A retirada do Brasil da lista de países autorizados pela União Europeia a exportar determinados produtos de origem animal causou forte repercussão entre autoridades, produtores e setores do comércio exterior.
A medida foi anunciada poucos dias após o acordo comercial entre Mercosul e União Europeia, ampliando preocupações sobre impactos econômicos e diplomáticos.
Segundo autoridades europeias, o principal motivo para a exclusão foi a ausência de garantias suficientes de que a pecuária brasileira atende integralmente às normas do bloco relacionadas ao uso de antimicrobianos.
A decisão coloca o Brasil em situação delicada diante de um dos mercados mais exigentes do mundo.
União Europeia reforça regras sanitárias sobre antimicrobianos
Os antimicrobianos são utilizados na produção animal para prevenir doenças e tratar infecções, mas o uso inadequado pode favorecer resistência bacteriana, um problema de saúde pública global.
A União Europeia adota regras extremamente rígidas sobre essas substâncias, especialmente quando utilizadas para promoção de crescimento em animais.

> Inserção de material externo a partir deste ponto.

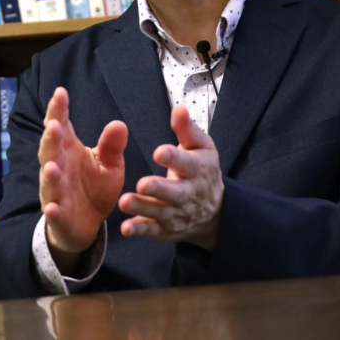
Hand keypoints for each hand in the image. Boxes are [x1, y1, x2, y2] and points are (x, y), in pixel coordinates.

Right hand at [39, 87, 127, 271]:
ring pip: (49, 181)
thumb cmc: (95, 187)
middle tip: (54, 126)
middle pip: (51, 150)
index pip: (61, 125)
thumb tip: (119, 124)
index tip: (61, 92)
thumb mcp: (110, 165)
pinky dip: (52, 210)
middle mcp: (58, 166)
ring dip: (50, 174)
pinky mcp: (59, 215)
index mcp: (69, 149)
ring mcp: (55, 191)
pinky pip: (54, 212)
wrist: (86, 223)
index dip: (58, 109)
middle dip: (51, 139)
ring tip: (53, 167)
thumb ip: (112, 146)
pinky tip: (52, 207)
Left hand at [119, 105, 223, 250]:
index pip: (187, 163)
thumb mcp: (201, 147)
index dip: (174, 158)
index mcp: (197, 170)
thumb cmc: (202, 172)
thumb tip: (179, 108)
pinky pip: (152, 230)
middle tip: (142, 183)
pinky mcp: (167, 228)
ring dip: (142, 208)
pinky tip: (126, 228)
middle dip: (159, 189)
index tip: (160, 152)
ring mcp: (178, 213)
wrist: (215, 212)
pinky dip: (139, 230)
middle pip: (175, 192)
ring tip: (124, 202)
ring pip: (160, 212)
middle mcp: (188, 194)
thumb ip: (186, 129)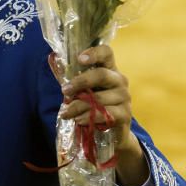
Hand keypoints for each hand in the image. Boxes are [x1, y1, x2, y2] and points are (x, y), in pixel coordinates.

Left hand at [57, 45, 148, 185]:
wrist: (113, 132)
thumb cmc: (95, 107)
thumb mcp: (86, 92)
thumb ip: (76, 84)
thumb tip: (61, 81)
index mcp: (109, 69)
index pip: (106, 53)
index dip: (94, 53)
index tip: (79, 59)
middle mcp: (119, 80)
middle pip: (102, 74)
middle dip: (80, 82)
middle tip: (64, 91)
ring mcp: (124, 97)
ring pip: (99, 98)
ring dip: (78, 106)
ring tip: (66, 113)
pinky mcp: (125, 114)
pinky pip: (104, 114)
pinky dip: (88, 118)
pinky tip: (79, 121)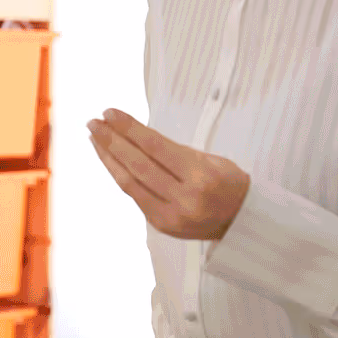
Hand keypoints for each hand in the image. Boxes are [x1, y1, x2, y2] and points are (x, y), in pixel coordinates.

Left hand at [88, 109, 249, 240]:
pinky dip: (118, 175)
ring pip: (129, 182)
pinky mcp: (160, 225)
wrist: (243, 221)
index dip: (129, 129)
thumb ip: (173, 152)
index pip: (156, 147)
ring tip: (94, 137)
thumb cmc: (227, 183)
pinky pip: (133, 195)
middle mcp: (185, 198)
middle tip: (94, 122)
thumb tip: (132, 134)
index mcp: (202, 176)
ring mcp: (170, 215)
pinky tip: (108, 159)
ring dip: (108, 157)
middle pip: (138, 165)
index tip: (110, 113)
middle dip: (112, 141)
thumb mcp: (211, 160)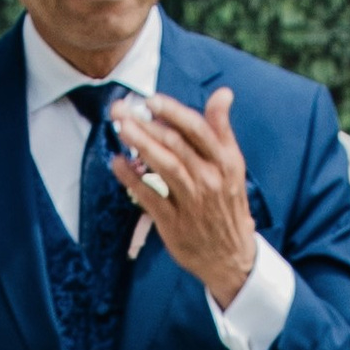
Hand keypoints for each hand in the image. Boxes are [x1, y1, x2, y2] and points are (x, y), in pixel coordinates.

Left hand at [108, 87, 258, 307]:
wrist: (230, 256)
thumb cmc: (226, 204)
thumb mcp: (232, 166)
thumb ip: (221, 130)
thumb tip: (223, 93)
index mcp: (226, 161)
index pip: (198, 129)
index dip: (173, 113)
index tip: (151, 100)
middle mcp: (210, 179)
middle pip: (175, 144)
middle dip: (146, 124)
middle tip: (122, 110)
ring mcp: (192, 202)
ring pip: (163, 166)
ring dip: (139, 144)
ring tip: (120, 128)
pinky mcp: (174, 224)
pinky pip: (149, 196)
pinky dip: (132, 179)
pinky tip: (117, 163)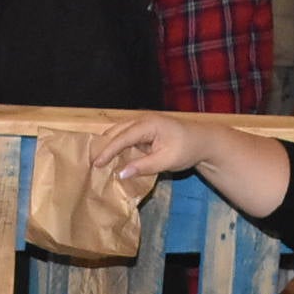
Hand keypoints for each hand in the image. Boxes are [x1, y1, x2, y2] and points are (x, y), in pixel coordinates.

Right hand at [92, 111, 212, 180]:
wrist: (203, 141)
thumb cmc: (187, 149)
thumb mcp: (166, 161)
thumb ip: (144, 167)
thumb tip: (121, 173)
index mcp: (148, 124)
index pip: (122, 137)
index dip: (108, 151)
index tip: (96, 163)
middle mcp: (143, 120)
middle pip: (117, 130)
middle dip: (103, 145)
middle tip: (90, 161)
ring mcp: (144, 123)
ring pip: (120, 132)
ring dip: (110, 144)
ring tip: (97, 159)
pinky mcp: (145, 130)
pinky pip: (127, 136)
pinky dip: (118, 145)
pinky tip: (112, 157)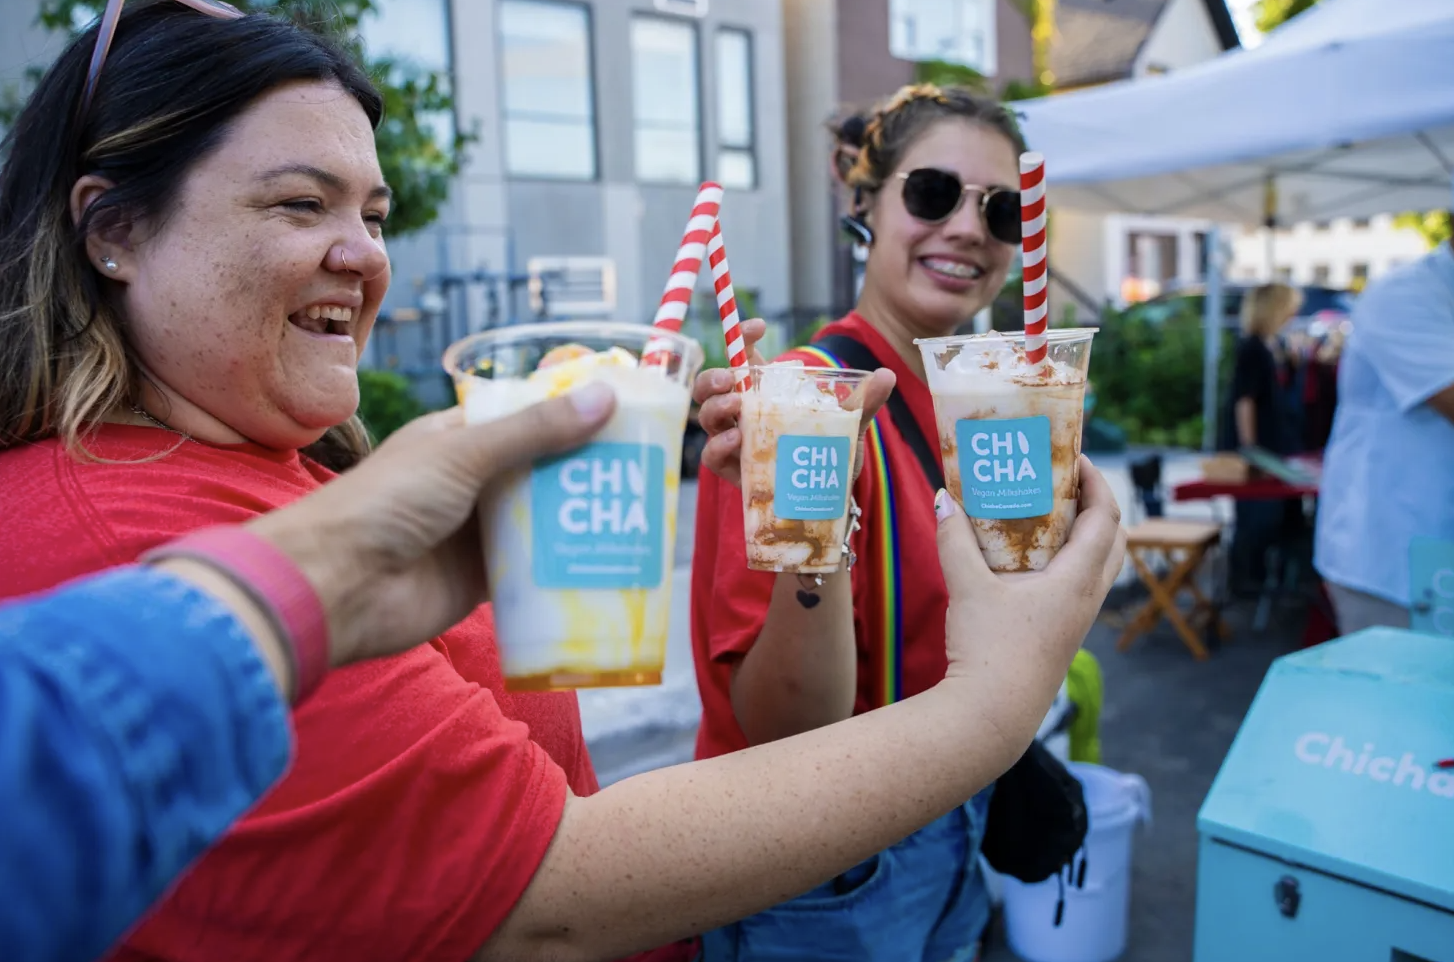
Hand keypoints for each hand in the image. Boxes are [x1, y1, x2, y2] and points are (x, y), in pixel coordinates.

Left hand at [246, 385, 616, 667]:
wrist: (335, 588)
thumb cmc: (384, 504)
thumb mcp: (464, 454)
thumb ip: (535, 431)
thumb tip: (604, 398)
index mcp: (457, 438)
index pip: (524, 417)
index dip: (571, 415)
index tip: (623, 415)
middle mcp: (469, 482)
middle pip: (540, 471)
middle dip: (585, 472)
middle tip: (647, 471)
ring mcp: (474, 533)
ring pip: (541, 521)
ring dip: (580, 520)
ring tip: (638, 515)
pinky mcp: (480, 581)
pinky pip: (533, 570)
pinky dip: (564, 568)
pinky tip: (607, 563)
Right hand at [695, 318, 896, 487]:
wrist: (825, 500)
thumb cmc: (826, 454)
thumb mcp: (847, 425)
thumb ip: (863, 402)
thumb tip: (887, 375)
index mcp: (765, 392)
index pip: (744, 355)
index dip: (743, 335)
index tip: (758, 326)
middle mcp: (743, 412)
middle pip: (711, 385)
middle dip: (714, 376)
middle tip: (731, 377)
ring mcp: (734, 440)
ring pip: (707, 416)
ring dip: (716, 406)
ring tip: (736, 406)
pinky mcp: (733, 470)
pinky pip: (712, 456)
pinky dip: (719, 445)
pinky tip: (737, 439)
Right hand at [935, 457, 1124, 683]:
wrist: (991, 716)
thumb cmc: (988, 651)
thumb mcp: (967, 588)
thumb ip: (955, 540)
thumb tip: (944, 498)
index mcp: (1077, 581)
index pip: (1105, 518)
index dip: (1096, 482)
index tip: (1077, 457)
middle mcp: (1087, 599)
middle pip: (1114, 541)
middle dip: (1096, 506)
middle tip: (1066, 483)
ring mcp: (1077, 621)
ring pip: (1098, 566)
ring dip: (1083, 535)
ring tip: (1047, 514)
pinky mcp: (1061, 635)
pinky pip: (1077, 586)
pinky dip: (1065, 562)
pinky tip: (1028, 560)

Entre os compostos monitorados estão medicamentos como virginiamicina, avoparcina, tilosina e outros que já enfrentam severas restrições no mercado europeu.
Na visão do bloco, exportadores precisam comprovar que todo o ciclo produtivo está em conformidade com esses padrões.
Diversos produtos brasileiros podem ser afetados
A restrição pode atingir uma grande quantidade de produtos de origem animal exportados pelo Brasil, incluindo carne bovina, aves, ovos, mel, aquicultura e outros segmentos importantes.
Caso o país não consiga atender às exigências até a data limite, o prejuízo pode alcançar diversos setores da economia agroexportadora, reduzindo competitividade e pressionando produtores nacionais.
Além disso, a exclusão pode gerar insegurança comercial em outros mercados que acompanham de perto padrões regulatórios europeus.
Governo brasileiro tenta reverter a decisão com rapidez
Os ministérios envolvidos reagiram com surpresa e iniciaram articulações diplomáticas para contestar ou ajustar a decisão europeia.
Entre as estratégias estão reuniões técnicas, apresentação de novas garantias sanitárias e possível atualização regulatória para atender integralmente aos critérios exigidos.
A expectativa é demonstrar que o sistema brasileiro de controle agropecuário possui robustez suficiente para manter a segurança dos produtos exportados.
Setores produtivos defendem qualidade da produção nacional
Entidades representativas da carne bovina, proteína animal e agropecuária sustentam que o Brasil já opera com elevados padrões sanitários, protocolos de rastreabilidade e monitoramento veterinário rigoroso.
Na avaliação de representantes do setor, existe preocupação de que exigências técnicas estejam sendo utilizadas como mecanismos de proteção econômica por produtores europeus, especialmente diante da concorrência brasileira.
Essa percepção fortalece o debate sobre possíveis barreiras comerciais disfarçadas de regulamentação sanitária.
Caminhos para o Brasil recuperar acesso ao mercado europeu
Especialistas apontam que o Brasil poderá retomar sua posição mediante comprovação de conformidade com as regras europeias.
Isso pode ocorrer por meio de restrições legais mais amplas sobre substâncias específicas ou por sistemas rigorosos de rastreabilidade que comprovem ausência dessas substâncias nos produtos exportados. Ambas as opções exigem investimentos, fiscalização e adaptação regulatória.
A rapidez com que o Brasil conseguir responder às exigências europeias será determinante para minimizar prejuízos.
O caso reforça que, no cenário global atual, competitividade depende tanto de produtividade quanto de credibilidade regulatória.